Mid-Century Classic Cooking

“My grandmother had one, my mother had one, my aunts had one (each), I had one – it was a traditional wedding present, my sister has one, sisters-in-law have one, I have one now, my daughter will have one again – she lost mine so that means the owner of the last house she lived in has one…”

– Goodreads book reviewer

Book Review: Better Homes and Gardens New Cookbook, 1945 Edition

Celery Pinwheels

My cookbook collection is half the size it used to be but I still keep four editions of the Better Homes and Gardens New Cookbook on the shelves. Following is my review of the 1945 edition.

How popular is BH&G? About 40 million copies have been sold, second only to Betty Crocker’s Cookbook (65 million). (Joy of Cooking is a distant third at 18 million.)
++++++++
*THINGS TO DO*
1. Reproduce the stretch of the cookbook review from "Celery Pinwheels" through "at 18 million.)" word for word.
2. Transcribe the stretch of the records from the line containing "elevation (m): 1400" through the line containing "name author: E. Barnes", both lines included, character for character.

*TASK MATERIAL*
++++++++
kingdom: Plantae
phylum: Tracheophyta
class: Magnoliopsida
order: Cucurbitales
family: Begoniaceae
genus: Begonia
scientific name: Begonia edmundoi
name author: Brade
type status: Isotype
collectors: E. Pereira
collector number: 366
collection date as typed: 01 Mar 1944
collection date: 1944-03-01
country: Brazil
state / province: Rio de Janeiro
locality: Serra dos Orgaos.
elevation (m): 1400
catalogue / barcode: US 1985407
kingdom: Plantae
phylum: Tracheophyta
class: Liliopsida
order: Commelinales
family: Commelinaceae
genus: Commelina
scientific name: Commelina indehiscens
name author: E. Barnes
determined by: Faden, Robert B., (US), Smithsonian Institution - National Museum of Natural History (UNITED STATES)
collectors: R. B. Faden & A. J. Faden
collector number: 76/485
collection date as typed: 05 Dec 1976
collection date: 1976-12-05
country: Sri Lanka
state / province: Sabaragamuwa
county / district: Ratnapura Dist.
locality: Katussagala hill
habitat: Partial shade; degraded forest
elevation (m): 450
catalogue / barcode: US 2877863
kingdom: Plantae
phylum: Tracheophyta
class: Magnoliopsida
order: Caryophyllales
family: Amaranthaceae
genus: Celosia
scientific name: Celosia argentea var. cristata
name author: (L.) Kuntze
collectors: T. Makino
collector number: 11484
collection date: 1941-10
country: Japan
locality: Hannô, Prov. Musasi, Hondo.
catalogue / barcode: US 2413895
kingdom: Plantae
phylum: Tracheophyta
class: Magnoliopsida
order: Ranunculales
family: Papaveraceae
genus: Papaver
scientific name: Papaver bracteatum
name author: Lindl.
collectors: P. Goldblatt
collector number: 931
++++++++
*RESPONSES TO THE EXERCISE*
1.
Celery Pinwheels

My cookbook collection is half the size it used to be but I still keep four editions of the Better Homes and Gardens New Cookbook on the shelves. Following is my review of the 1945 edition.

How popular is BH&G? About 40 million copies have been sold, second only to Betty Crocker’s Cookbook (65 million). (Joy of Cooking is a distant third at 18 million.)

2.
elevation (m): 1400
catalogue / barcode: US 1985407
kingdom: Plantae
phylum: Tracheophyta
class: Liliopsida
order: Commelinales
family: Commelinaceae
genus: Commelina
scientific name: Commelina indehiscens
name author: E. Barnes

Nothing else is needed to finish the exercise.